Hi, I am at a loss wth this client and just want to make sure there isnt something I am missing as it seems so unfair!
Client is German national. Mett and married husband - UK national in 1993 and moved to UK 1994. UK national husband worked in Germany, became unwell and they came back to the UK. They have been here ever since.
Since then German national has never worked. Neither ha UK national husband, he has been unwell and she has looked after him but never claimed CA. They lived on IS and then IRESA as a couple . They came in to some inheritance and stopped claiming benefits. The money has dwindled and they have now made a claim for UC as in a full service area. She has been turned down as she is no an EEA worker, he has been awarded single rate.
I know i need to find out how long they were self sufficient and not reliant on benefits for to see if that would make a difference, but if that was less than 5 years it wouldnt be relevant, i got the impression it was less than this time.
Any other way of getting round this other than her becoming a worker? She is early 60’s and will obviously struggle to find work (by her own admittance). They also have concerns that if he psses away she will be left with no entitlement to anything.
Okay so it sounds as though the wife has little or no chance of establishing a relevant right to reside on her own account. That leaves us asking if she can establish rights through a family member.
The husband is a British citizen so, in general, it would not be possible to establish rights through him - however, the husband may well be in the category of British citizen’s who have EU residence rights, in that he appears to have genuinely resided in Germany as a worker.
At this point, the CPAG book will tell you there is quite a bit of a divergence of EU and UK law.
UK law says that the effect of gaining these rights is simply that the British citizen is treated as an EEA national - so if they have rights as a worker (or whatever), the family member can “mirror” then.

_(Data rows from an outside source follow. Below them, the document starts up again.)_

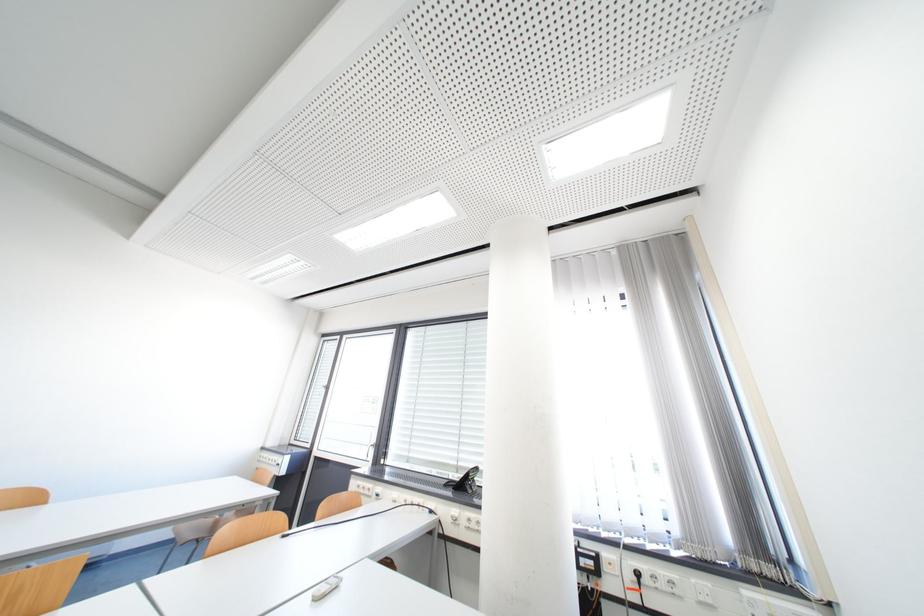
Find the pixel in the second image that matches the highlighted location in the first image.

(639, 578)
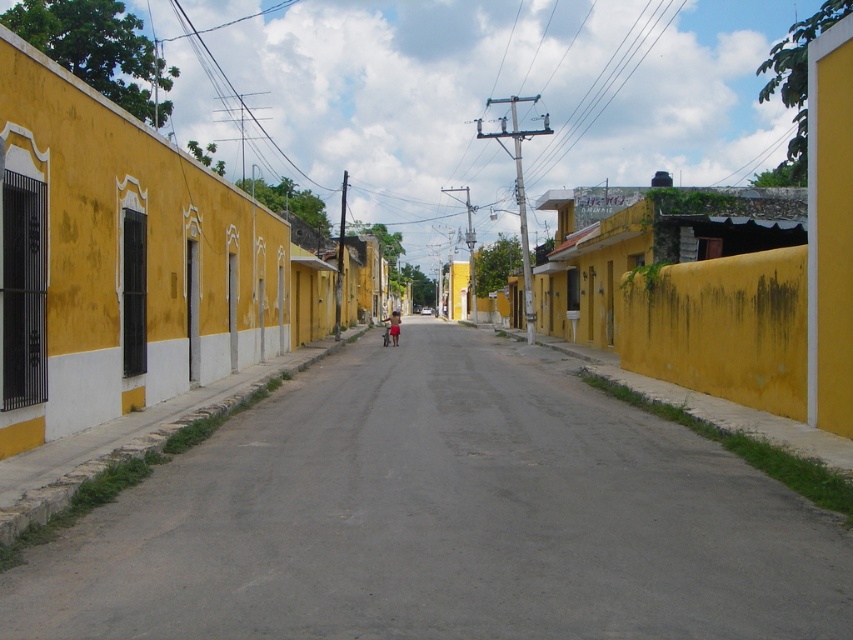
You are a delivery robot navigating a small town street. You need to deliver a package to a location marked by the point at coordinates (442, 518). According to the image, where is this point located?

The point at coordinates (442, 518) is on the smooth asphalt road at center, so the delivery robot should head towards the center of the road to reach the destination.

You are a pedestrian standing on the light brown skin at center. You want to cross the smooth asphalt road at center to reach a store on the other side. Which direction should you walk to get to the road?

Since the smooth asphalt road at center is to the right of light brown skin at center, you should walk to the right to reach the road.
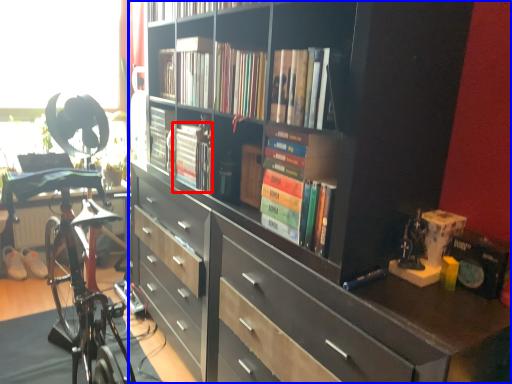
Question: Among these objects, which one is nearest to the camera, book (highlighted by a red box) or bookcase (highlighted by a blue box)?

Choices:
 (A) book
 (B) bookcase

Answer: (B)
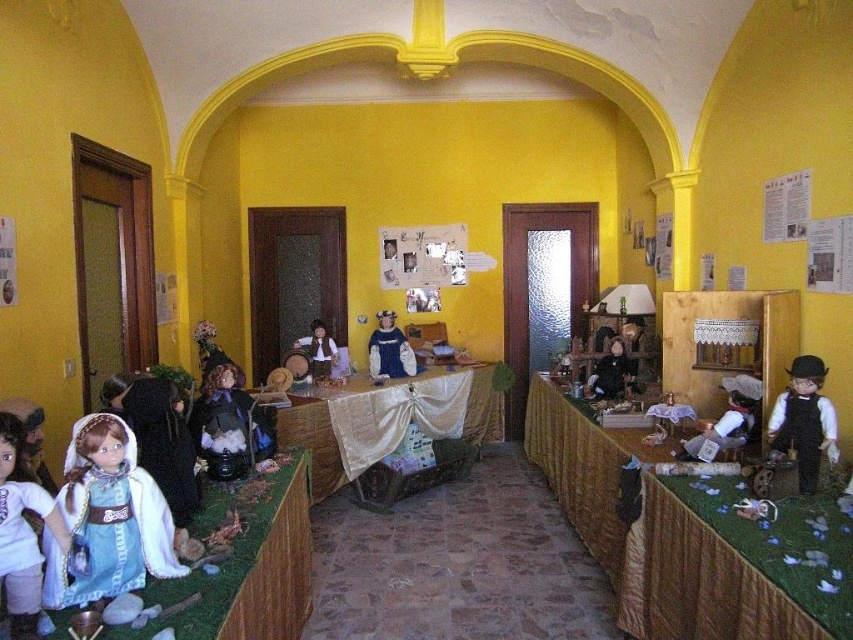
Is matte black doll at lower right thinner than wooden doll at center?

No, matte black doll at lower right is not thinner than wooden doll at center.

Where is `matte black doll at lower right`? matte black doll at lower right is located at coordinates (728, 419).

Locate an element on the screen. The image size is (853, 640). matte black doll at lower right is located at coordinates (728, 419).

Can you confirm if white lace cloth at center is positioned below matte blue dress at center?

Yes, white lace cloth at center is below matte blue dress at center.

Is point (374, 396) farther from camera compared to point (378, 362)?

No, it is not.

Between point (347, 380) and point (381, 317), which one is positioned in front?

Point (347, 380) is in front.

Find the location of `white lace cloth at center`. white lace cloth at center is located at coordinates (386, 419).

Identify the location of matte black doll at lower right. Image resolution: width=853 pixels, height=640 pixels. (728, 419).

Does point (758, 419) come farther from viewer compared to point (601, 381)?

No, it is not.

Where is `matte black doll at lower right`? The width and height of the screenshot is (853, 640). matte black doll at lower right is located at coordinates (728, 419).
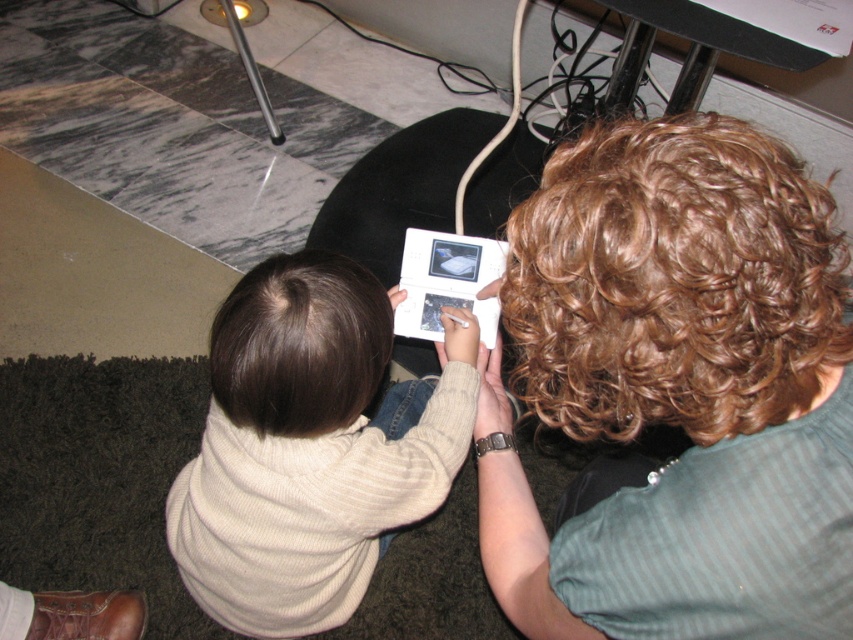
You are a photographer trying to capture a closeup of the white glossy ipod at center without including the curly brown hair at upper right in the frame. Based on their positions, is this possible?

The curly brown hair at upper right is positioned on the right side of the white glossy ipod at center, so it is possible to frame the shot to exclude the curly brown hair at upper right by focusing on the left side of the white glossy ipod at center.

You are standing in the room and want to reach the point marked at coordinates (578, 260). If your arm length is 24 inches, can you comfortably reach it without moving your feet?

The point marked at coordinates (578, 260) is 19.35 inches away from the viewer. Since your arm length is 24 inches, you can comfortably reach it without moving your feet.

You are standing in front of the scene and want to reach the point marked as point (752, 284). If your hand can extend 18 inches, can you reach it?

The point (752, 284) is 18.68 inches away from the viewer. Since your hand can extend 18 inches, you cannot reach it as it is slightly farther than your reach.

This is unhelpful to the wife because the husband would not have any right to reside if he were an EEA national - he is economically inactive so far as the UK is concerned.
However there is an ECJ case called Eind (Case C-291/05) which the UK legislation appears to ignore. The case has similar facts to yours in that it was a Dutch man returning to the Netherlands following a spell of work in the UK which had ended due to illness. He wanted to be joined by his daughter who was a third country national.
The ECJ held that Mr Eind’s economic inactivity on his return to the Netherlands was irrelevant. It was considered to create a deterrent to free movement rights to leave open the possibility that - on return to the home country - the worker would not be able to be accompanied by their family.
As EU law trumps UK law, it would appear that the wife could attempt to dispute the decision on the basis of Eind.
(Here’s hoping that someone else has a simpler route to take)
Mr Eind is mentioned in this case http://www.bailii.org/uk/cases/UKUT/IAC/2017/125.html along with Surinder Singh and wife (who were married and won)
The U Immig Tribunal refers the question of an unmarried partner (not married and therefore unclear) in circs otherwise identical to Surinder Singh to the CJEU
Your couple would seem to be identically placed to Mr and Mrs SS who were deemed to have rights to reside because of working in another member state so the argument might be more straightforward
Thank you both. He was asked for evidence that he worked in Germany but couldnt see why and maybe this is it. I will do some further research to try get my head round it a little more. Thanks.